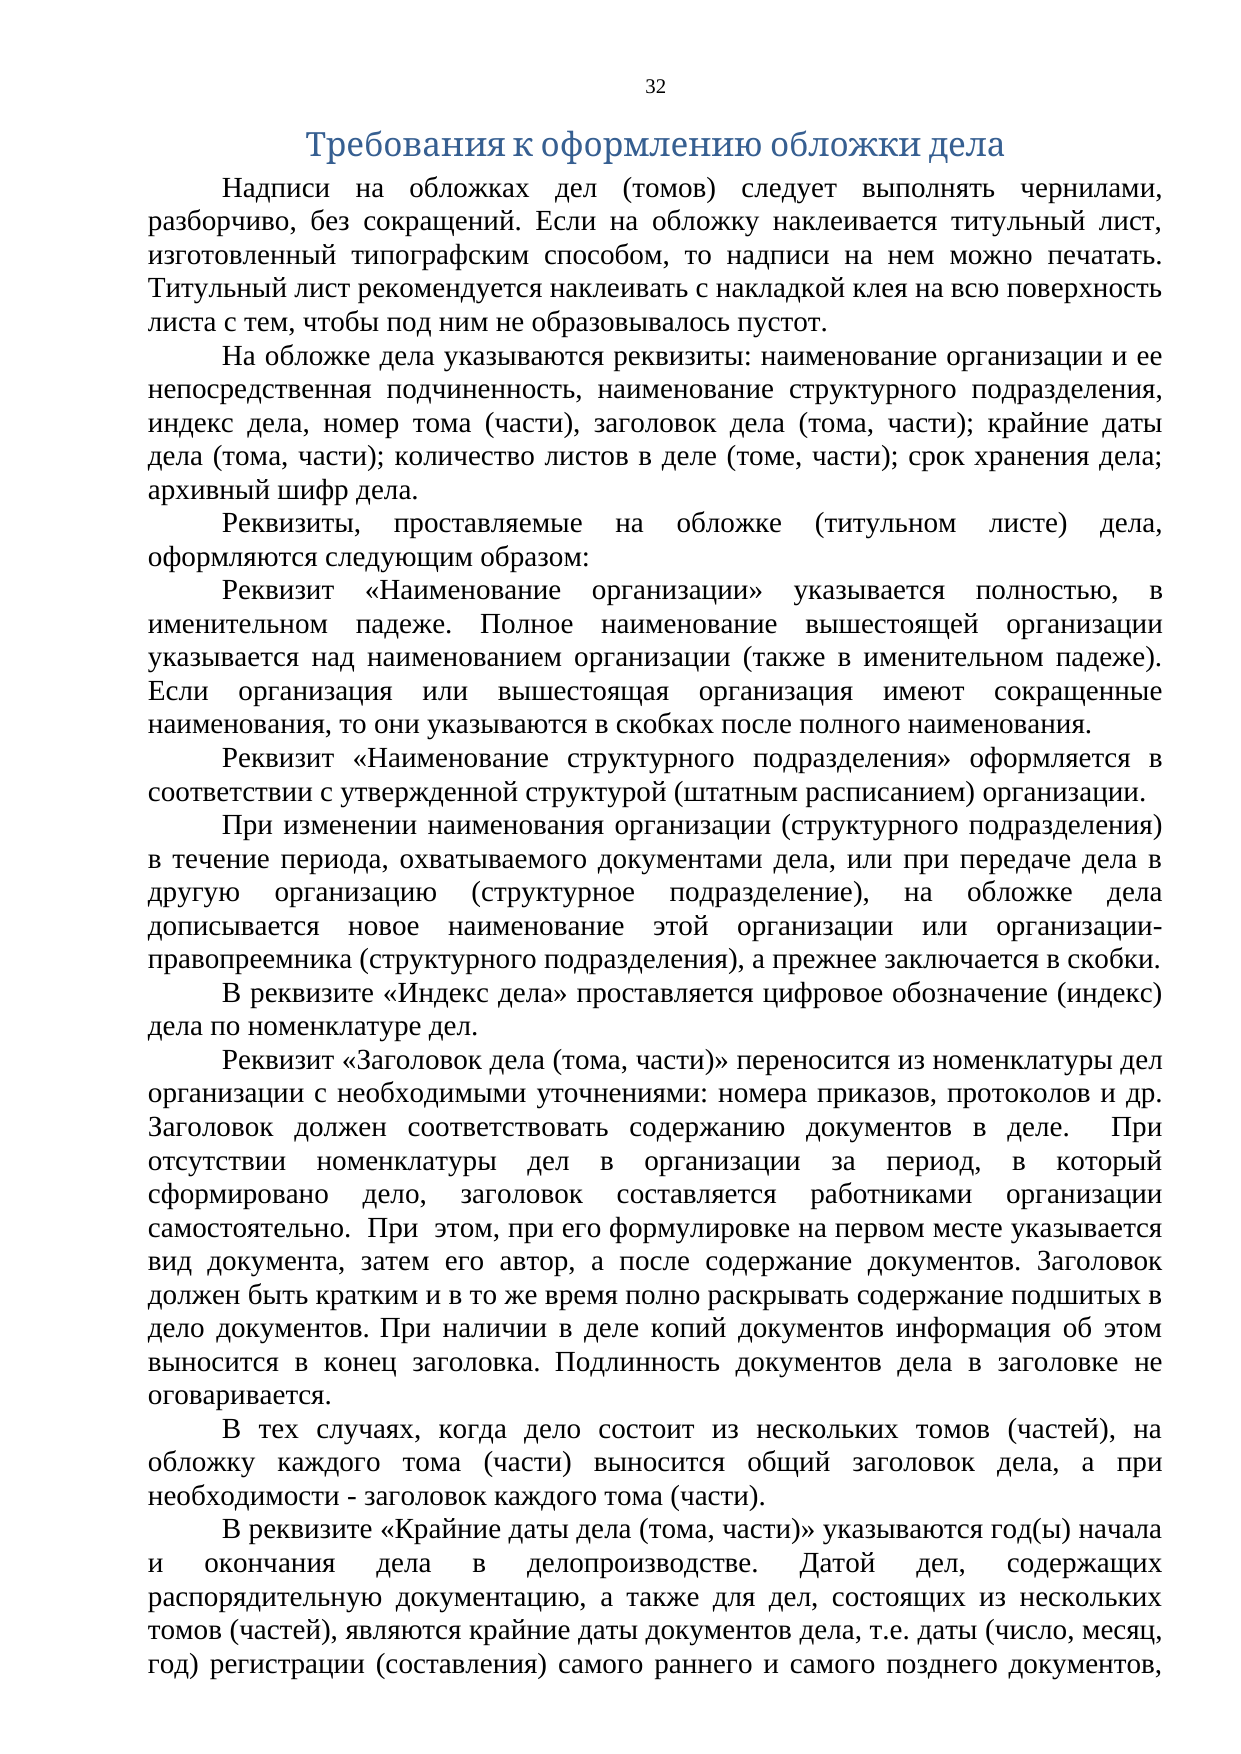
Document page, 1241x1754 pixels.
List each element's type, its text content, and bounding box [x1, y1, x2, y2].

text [148, 1512, 1163, 1679]
text В реквизите «Индекс дела» проставляется цифровое обозначение (индекс) дела по номенклатуре дел. [148, 975, 1163, 1042]
text Реквизит «Наименование структурного подразделения» оформляется в соответствии с утвержденной структурой (штатным расписанием) организации. [148, 740, 1163, 807]
text Реквизит «Наименование организации» указывается полностью, в именительном падеже. Полное наименование вышестоящей организации указывается над наименованием организации (также в именительном падеже). Если организация или вышестоящая организация имеют сокращенные наименования, то они указываются в скобках после полного наименования. [148, 572, 1163, 740]
text При изменении наименования организации (структурного подразделения) в течение периода, охватываемого документами дела, или при передаче дела в другую организацию (структурное подразделение), на обложке дела дописывается новое наименование этой организации или организации-правопреемника (структурного подразделения), а прежнее заключается в скобки. [148, 807, 1163, 975]
subtitle Требования к оформлению обложки дела [148, 126, 1163, 164]
text Реквизиты, проставляемые на обложке (титульном листе) дела, оформляются следующим образом: [148, 505, 1163, 572]
text Реквизит «Заголовок дела (тома, части)» переносится из номенклатуры дел организации с необходимыми уточнениями: номера приказов, протоколов и др. Заголовок должен соответствовать содержанию документов в деле. При отсутствии номенклатуры дел в организации за период, в который сформировано дело, заголовок составляется работниками организации самостоятельно. При этом, при его формулировке на первом месте указывается вид документа, затем его автор, а после содержание документов. Заголовок должен быть кратким и в то же время полно раскрывать содержание подшитых в дело документов. При наличии в деле копий документов информация об этом выносится в конец заголовка. Подлинность документов дела в заголовке не оговаривается. [148, 1042, 1163, 1411]
text На обложке дела указываются реквизиты: наименование организации и ее непосредственная подчиненность, наименование структурного подразделения, индекс дела, номер тома (части), заголовок дела (тома, части); крайние даты дела (тома, части); количество листов в деле (томе, части); срок хранения дела; архивный шифр дела. [148, 338, 1163, 505]
text Надписи на обложках дел (томов) следует выполнять чернилами, разборчиво, без сокращений. Если на обложку наклеивается титульный лист, изготовленный типографским способом, то надписи на нем можно печатать. Титульный лист рекомендуется наклеивать с накладкой клея на всю поверхность листа с тем, чтобы под ним не образовывалось пустот. [148, 170, 1163, 338]
text В тех случаях, когда дело состоит из нескольких томов (частей), на обложку каждого тома (части) выносится общий заголовок дела, а при необходимости - заголовок каждого тома (части). [148, 1411, 1163, 1512]
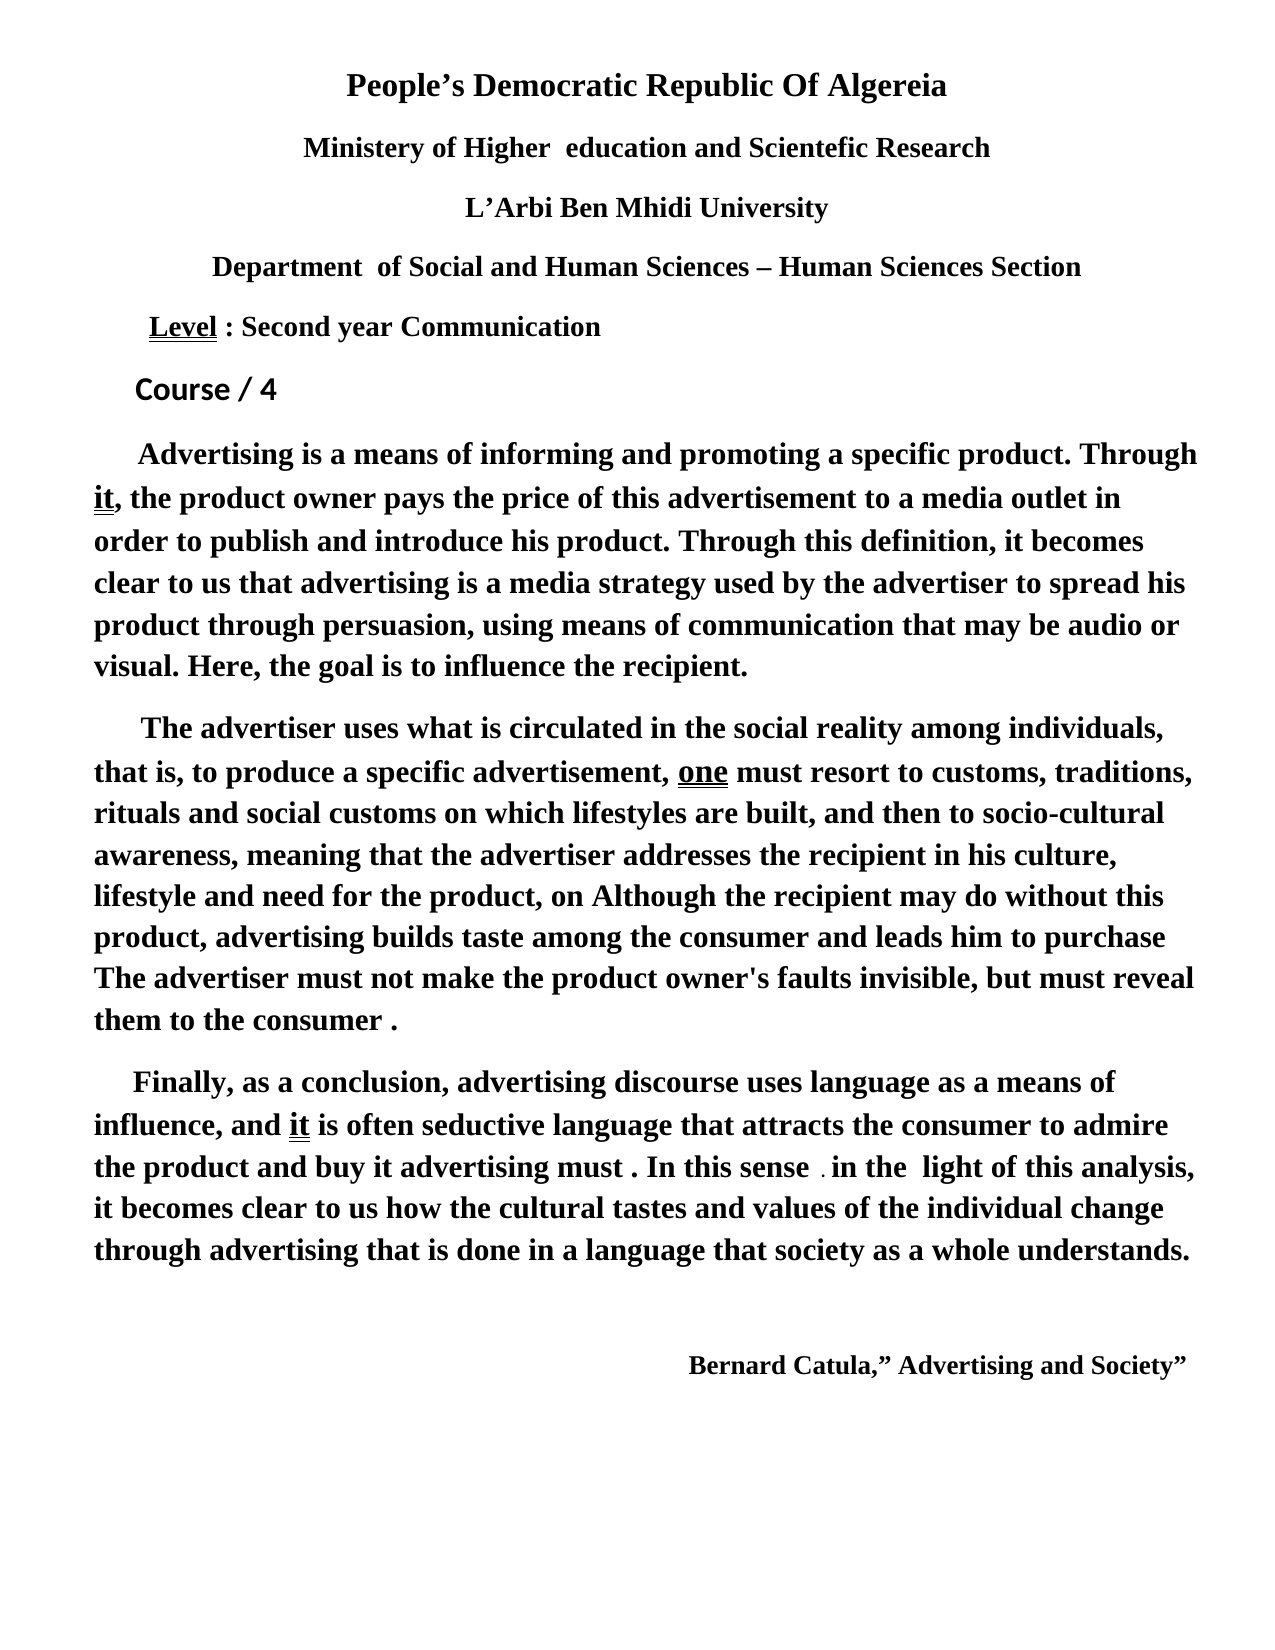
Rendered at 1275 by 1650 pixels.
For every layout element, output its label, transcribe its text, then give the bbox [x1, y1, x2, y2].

**The problem**
Filter the records above and return every line that holds the word "указывается".

**Reply to the exercise**
text Реквизит «Наименование организации» указывается полностью, в именительном падеже. Полное наименование вышестоящей организации указывается над наименованием организации (также в именительном падеже). Если организация или вышестоящая организация имеют сокращенные наименования, то они указываются в скобках после полного наименования. [148, 572, 1163, 740]
text Реквизит «Заголовок дела (тома, части)» переносится из номенклатуры дел организации с необходимыми уточнениями: номера приказов, протоколов и др. Заголовок должен соответствовать содержанию документов в деле. При отсутствии номенклатуры дел в организации за период, в который сформировано дело, заголовок составляется работниками организации самостоятельно. При этом, при его формулировке на первом месте указывается вид документа, затем его автор, а после содержание документов. Заголовок должен быть кратким и в то же время полно раскрывать содержание подшитых в дело документов. При наличии в деле копий документов информация об этом выносится в конец заголовка. Подлинность документов дела в заголовке не оговаривается. [148, 1042, 1163, 1411]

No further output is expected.